The answer must consist of every line from the data that holds "linejoin".

═══ Information

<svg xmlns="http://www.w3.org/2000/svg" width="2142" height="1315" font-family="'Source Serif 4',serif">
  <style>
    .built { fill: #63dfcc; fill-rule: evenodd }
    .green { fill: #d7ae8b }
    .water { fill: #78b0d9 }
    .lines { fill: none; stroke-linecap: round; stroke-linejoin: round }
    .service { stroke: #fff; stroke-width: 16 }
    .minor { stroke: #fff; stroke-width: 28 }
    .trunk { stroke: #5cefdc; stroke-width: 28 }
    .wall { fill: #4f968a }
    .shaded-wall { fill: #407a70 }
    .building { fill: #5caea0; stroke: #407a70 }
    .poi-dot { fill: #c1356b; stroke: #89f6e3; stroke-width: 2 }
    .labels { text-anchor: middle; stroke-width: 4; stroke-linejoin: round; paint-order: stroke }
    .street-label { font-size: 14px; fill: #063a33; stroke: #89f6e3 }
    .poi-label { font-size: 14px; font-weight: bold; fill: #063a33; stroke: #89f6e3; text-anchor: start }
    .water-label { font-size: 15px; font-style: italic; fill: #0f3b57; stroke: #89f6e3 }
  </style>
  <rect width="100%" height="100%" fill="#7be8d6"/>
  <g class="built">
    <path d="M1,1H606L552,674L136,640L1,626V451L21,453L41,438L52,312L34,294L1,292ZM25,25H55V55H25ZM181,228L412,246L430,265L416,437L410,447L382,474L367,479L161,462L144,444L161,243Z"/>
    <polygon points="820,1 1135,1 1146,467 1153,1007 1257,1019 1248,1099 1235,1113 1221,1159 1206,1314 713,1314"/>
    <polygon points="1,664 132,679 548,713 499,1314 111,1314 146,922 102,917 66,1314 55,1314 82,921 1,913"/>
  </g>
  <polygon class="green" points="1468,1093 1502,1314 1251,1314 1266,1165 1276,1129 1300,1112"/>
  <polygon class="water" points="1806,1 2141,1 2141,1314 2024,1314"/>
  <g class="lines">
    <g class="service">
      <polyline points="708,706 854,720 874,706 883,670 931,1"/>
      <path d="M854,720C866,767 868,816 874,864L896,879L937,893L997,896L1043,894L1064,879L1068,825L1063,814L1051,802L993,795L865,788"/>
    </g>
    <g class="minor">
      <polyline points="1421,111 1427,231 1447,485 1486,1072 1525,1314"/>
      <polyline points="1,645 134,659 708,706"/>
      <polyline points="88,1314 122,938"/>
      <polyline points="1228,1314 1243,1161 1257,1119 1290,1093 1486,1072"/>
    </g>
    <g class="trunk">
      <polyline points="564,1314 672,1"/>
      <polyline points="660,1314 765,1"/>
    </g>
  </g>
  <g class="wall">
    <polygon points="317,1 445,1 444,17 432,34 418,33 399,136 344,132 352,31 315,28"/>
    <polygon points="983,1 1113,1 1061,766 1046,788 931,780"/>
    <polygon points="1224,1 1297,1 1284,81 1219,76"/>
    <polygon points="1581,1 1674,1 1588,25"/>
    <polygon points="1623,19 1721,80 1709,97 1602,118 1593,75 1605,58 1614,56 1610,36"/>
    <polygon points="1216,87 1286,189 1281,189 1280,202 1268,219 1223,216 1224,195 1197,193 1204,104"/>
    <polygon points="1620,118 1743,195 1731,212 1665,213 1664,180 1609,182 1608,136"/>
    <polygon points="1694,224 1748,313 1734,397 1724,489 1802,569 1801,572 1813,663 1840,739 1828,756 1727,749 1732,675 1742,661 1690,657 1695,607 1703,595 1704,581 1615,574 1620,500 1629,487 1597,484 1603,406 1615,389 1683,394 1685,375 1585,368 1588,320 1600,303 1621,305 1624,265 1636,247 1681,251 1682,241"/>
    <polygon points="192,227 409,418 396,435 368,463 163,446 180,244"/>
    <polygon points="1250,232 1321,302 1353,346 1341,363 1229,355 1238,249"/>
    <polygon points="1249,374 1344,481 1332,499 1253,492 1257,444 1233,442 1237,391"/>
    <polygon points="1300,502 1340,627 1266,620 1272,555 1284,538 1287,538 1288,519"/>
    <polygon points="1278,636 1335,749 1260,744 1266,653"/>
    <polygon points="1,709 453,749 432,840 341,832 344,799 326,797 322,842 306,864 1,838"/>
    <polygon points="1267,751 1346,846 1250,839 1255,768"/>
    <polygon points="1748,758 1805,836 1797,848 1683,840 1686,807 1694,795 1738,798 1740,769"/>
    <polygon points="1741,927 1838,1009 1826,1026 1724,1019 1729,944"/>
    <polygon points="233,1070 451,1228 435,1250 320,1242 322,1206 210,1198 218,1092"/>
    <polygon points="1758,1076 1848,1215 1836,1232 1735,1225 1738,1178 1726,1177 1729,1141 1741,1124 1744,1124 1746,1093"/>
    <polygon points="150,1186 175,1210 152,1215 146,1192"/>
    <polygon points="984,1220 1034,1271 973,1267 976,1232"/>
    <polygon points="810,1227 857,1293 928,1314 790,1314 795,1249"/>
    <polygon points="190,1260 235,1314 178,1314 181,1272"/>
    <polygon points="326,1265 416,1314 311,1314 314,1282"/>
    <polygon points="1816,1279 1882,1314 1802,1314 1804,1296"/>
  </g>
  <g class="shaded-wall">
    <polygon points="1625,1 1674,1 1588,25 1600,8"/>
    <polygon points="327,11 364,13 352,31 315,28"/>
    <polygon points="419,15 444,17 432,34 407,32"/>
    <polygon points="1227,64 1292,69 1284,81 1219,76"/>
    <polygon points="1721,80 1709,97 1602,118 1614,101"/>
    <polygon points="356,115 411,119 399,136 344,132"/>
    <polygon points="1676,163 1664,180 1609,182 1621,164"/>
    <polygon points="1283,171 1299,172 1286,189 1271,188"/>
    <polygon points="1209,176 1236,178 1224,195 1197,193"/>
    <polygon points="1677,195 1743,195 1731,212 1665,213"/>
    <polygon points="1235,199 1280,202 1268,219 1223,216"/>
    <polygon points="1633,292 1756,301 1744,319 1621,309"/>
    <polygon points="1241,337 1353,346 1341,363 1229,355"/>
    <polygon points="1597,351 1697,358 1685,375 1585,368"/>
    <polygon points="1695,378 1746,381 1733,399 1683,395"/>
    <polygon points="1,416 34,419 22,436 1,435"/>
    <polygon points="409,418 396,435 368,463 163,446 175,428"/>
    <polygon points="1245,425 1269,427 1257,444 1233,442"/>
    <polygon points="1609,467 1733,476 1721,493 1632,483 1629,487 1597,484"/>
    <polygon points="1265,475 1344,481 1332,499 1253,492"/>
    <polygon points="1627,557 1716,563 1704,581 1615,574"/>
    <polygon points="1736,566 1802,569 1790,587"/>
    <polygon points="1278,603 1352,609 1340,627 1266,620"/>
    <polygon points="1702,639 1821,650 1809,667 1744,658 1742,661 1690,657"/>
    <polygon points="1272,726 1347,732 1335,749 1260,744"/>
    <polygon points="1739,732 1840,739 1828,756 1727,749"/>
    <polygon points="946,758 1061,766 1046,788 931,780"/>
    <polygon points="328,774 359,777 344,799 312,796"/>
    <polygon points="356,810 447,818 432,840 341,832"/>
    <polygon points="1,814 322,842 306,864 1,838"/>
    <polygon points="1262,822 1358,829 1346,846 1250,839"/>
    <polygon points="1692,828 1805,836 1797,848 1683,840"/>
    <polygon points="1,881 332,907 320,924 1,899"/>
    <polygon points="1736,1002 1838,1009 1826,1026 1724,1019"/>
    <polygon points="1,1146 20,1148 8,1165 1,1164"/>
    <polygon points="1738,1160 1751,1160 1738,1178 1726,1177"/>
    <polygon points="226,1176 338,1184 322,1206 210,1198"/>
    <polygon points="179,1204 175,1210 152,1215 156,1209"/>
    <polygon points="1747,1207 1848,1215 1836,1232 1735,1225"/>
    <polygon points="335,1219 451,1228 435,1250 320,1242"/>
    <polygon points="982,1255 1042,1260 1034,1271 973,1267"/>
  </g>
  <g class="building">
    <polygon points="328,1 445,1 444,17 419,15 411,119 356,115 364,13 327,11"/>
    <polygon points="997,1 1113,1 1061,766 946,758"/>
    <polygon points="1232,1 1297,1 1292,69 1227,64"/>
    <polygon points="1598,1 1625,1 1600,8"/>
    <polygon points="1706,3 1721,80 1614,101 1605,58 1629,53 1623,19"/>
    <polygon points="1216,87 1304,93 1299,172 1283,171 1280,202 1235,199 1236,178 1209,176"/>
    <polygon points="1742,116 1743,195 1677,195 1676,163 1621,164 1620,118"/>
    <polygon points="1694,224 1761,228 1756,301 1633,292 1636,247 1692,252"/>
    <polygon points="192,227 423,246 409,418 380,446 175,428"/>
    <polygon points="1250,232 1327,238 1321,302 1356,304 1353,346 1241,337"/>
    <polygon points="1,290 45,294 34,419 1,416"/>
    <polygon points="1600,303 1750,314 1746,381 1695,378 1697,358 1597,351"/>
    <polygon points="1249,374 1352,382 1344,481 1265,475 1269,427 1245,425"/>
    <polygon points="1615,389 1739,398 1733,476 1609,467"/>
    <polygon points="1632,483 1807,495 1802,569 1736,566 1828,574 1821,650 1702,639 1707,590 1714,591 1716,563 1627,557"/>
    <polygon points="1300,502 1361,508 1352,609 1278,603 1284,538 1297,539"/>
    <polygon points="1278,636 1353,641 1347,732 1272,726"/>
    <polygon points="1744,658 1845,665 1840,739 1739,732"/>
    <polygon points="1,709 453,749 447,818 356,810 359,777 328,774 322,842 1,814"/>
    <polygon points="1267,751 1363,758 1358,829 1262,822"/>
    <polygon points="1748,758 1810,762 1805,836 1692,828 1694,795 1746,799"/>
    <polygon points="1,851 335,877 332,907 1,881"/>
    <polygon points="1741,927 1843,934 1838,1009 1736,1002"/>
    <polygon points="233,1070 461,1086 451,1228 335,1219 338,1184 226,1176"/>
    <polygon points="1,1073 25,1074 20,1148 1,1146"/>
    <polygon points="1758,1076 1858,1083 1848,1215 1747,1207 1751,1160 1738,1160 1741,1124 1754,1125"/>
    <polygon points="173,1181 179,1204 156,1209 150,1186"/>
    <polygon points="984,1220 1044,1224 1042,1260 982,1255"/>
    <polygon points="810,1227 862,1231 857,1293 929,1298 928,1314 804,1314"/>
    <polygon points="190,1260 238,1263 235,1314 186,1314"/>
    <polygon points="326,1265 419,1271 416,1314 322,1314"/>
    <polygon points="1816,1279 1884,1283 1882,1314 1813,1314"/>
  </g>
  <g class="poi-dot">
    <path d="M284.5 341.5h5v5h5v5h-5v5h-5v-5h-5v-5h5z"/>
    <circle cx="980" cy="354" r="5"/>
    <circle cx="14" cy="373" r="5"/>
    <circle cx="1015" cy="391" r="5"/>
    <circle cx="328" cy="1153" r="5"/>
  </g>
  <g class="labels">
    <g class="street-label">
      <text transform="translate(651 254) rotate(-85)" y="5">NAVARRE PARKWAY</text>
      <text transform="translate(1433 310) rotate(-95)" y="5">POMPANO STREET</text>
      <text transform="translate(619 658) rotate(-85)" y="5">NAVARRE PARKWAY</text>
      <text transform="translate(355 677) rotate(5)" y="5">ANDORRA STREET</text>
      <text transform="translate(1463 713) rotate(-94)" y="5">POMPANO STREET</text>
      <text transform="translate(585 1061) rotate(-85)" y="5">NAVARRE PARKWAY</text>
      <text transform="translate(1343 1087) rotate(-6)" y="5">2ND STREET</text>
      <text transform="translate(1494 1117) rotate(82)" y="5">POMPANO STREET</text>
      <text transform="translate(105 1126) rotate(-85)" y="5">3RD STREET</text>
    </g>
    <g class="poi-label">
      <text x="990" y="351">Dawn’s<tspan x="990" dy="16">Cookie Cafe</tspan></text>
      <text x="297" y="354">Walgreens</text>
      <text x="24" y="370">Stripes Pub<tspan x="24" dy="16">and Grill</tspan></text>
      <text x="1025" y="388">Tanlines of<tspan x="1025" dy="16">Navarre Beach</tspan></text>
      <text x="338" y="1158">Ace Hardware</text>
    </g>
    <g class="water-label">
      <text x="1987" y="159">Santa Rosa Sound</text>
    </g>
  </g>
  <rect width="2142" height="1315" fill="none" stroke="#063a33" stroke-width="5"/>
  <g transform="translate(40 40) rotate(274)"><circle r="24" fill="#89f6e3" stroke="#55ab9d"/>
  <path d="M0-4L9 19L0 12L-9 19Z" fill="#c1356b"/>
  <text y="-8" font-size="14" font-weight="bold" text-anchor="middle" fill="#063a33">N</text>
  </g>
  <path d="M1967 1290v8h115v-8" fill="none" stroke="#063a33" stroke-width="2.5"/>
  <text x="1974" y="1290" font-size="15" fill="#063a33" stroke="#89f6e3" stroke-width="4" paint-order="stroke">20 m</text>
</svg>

══════

Solution to this problem =
    .lines { fill: none; stroke-linecap: round; stroke-linejoin: round }
    .labels { text-anchor: middle; stroke-width: 4; stroke-linejoin: round; paint-order: stroke }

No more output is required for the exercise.